Pathway 3 - Alkane Alkene
Fatty Aldehyde Decarbonylase from Synechocystis sp. PCC 6803. Contains a 8-Histidine tag immediately before the stop codon to allow gel identification and extraction. The Fatty Aldehyde Decarbonylase gene is annotated as a hypothetical gene, but is believed to converts fatty aldehydes into alkanes and alkenes. Fatty Aldehyde Decarbonylase is used in conjunction with Fatty Acyl-ACP Reductase to produce alkenes and alkanes, hydrocarbon fuels, in the 2011 Utah_State iGEM project.
Experiments
Results
Table 2. Promoter Strengths calculated from Firefly expression and from Firefly/Renilla expressions
Using only the Firefly strengths we get approximately the same results as the Anderson promoter set that uses RFP. We get 0.080+/-0.017 for the Anderson 0.10 and 0.32+/-0.001 for the Anderson 0.01. When we standardized our results to the ratio of the E.coli control (which had the Anderson promoter in front of both Luciferases) in order to compensate for difference in expression for the two Luciferases are estimates for promoter strength changed dramatically. The Anderson 0.1 gave a relative strength of 6.8+/-0.9 and the 0.01 gave a relative strength of 24+/-1.6.

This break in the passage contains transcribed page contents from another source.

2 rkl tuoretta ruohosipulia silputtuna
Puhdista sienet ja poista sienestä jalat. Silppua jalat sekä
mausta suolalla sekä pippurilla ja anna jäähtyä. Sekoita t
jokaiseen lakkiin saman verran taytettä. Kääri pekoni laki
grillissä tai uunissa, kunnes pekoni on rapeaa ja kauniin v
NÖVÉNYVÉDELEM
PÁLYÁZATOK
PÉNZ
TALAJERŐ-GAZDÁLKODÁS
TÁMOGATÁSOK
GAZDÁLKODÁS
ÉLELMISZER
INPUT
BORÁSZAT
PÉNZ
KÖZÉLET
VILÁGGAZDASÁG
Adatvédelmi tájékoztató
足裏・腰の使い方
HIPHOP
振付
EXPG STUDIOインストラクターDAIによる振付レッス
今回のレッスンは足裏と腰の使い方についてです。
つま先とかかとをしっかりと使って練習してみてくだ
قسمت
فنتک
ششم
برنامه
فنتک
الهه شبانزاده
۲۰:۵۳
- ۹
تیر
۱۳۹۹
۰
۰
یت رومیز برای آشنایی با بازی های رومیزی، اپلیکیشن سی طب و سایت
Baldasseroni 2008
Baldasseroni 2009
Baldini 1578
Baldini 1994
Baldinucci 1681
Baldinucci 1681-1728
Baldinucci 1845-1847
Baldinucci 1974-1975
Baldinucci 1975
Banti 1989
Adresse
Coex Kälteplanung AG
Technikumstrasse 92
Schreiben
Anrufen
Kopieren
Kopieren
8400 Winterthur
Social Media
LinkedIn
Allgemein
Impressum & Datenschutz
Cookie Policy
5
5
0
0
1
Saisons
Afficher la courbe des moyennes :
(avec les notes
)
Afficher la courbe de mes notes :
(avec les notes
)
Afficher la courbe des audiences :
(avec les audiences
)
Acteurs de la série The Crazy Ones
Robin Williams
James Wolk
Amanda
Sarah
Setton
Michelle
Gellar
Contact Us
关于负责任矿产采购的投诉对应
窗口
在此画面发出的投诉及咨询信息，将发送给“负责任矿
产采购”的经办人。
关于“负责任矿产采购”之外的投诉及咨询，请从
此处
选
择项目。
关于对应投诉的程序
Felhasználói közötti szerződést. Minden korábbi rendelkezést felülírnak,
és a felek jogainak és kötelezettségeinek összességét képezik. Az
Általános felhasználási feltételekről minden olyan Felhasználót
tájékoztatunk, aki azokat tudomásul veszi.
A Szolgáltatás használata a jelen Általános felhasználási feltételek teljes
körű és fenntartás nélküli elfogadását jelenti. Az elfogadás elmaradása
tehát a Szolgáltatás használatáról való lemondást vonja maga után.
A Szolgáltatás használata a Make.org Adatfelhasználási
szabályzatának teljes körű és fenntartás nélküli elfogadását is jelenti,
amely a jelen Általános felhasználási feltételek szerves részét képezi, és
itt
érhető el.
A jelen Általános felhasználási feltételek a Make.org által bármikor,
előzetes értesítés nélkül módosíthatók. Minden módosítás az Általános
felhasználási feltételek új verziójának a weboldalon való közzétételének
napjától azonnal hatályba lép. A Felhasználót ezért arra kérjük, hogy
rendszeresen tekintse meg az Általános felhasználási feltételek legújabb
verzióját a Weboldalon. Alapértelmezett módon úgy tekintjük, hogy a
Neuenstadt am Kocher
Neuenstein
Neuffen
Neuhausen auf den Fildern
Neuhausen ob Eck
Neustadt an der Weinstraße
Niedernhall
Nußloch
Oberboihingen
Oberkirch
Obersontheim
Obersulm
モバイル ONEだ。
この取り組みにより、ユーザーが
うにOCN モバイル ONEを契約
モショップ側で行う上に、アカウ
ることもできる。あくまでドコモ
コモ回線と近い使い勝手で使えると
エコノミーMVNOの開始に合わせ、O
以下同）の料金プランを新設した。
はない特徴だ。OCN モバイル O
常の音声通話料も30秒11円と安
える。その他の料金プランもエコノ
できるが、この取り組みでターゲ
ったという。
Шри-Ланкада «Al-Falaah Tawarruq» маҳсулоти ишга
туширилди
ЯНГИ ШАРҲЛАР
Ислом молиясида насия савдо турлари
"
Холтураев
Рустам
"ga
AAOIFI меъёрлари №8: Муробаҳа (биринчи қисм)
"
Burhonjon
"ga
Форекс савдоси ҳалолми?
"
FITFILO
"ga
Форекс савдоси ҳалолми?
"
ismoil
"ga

Graph 1. Firefly/Renila ratio (log10) vs. Time (hr), there was a total of 14 data points collected at each time point, each from different promoter testing samples.
Each of the constructs were grown in 50ml LB shaker flasks and measurements (Optical density and Luminescence) were taken at 0,3,6,9, and 24 hours. Also shown in this graph is the Firefly/Renilla ratio vs. time (hrs). The data suggests that for all tested constructs, the Firefly/Renilla ratio decreases as the culture ages.
Table 3. E.coli control, Anderson 0.10, and Anderson 0.01 compared to DH5α (negative control)
The experimental results shown in Table 3 were averages based on triplicate data collection. Table 3 shows that the E.coli control, Anderson 0.10, and Anderson 0.01 are higher than the DH5α (negative control). The E.coli control, Anderson 0.10 and Anderson 0.01 had Firefly averages of 45715166, 3695748, and 1461220 respectively compared to the DH5α (negative control) having a background Firefly average of 74.
References
1. Keasling, J.D., Steen, E.J., Kang, Y.S., Bokinsky, G., Hu, Z.H., Schirmer, A., McClure, A., del Cardayre, S.B., (2010) Microbial production of fatty-acid-derived fuels and chemicals from plant biomass. Nature 463, 559-U182.
2. McNabb, D.S., Reed, R., Marciniak, R.A., (2005) Dual luciferase assay system for rapid assessment of gene expression in Saccharomyces cerevisiae. Eukaryot Cell 4, 1539-1549.
3. Rouillon, R., Avramescu, A., Carpentier, R., (1999) Potential for use of a cyanobacterium Synechocystis sp immobilized in poly(vinylalcohol): Application to the detection of pollutants. Biotechnol Tech 13, 559-562.
4. Schirmer, A., Rude, M.A., Li, X.Z., Popova, E., del Cardayre, S.B., (2010) Microbial Biosynthesis of Alkanes. Science 329, 559-562.
5. Sherf, B. A., S. L. Navarro, R.R. Hannah, and K. V. Wood. 1996. Dualluciferase reporter assay: an advanced co-reporter technology integrating firefly and Renilla luciferase assays. Promega Notes 57:2–8. [Online.] http://www.promega.com/pnotes/57/5573a/5573a.html.
6. Wu, G.F., Wu, Q.Y., Shen, Z.Y., (2001) Accumulation of poly-beta-hydroxybutyrate in cyanobacterium Synechocystis sp PCC6803. Bioresour Technol 76, 85-90.
7. Zhang, X.C., Zang, X.N., Liu, B., Liu, S.M., Arunakumara, K.K.I.U., (2007) Optimum conditions for transformation of Synechocystis sp PCC 6803. J Microbiol 45, 241-245.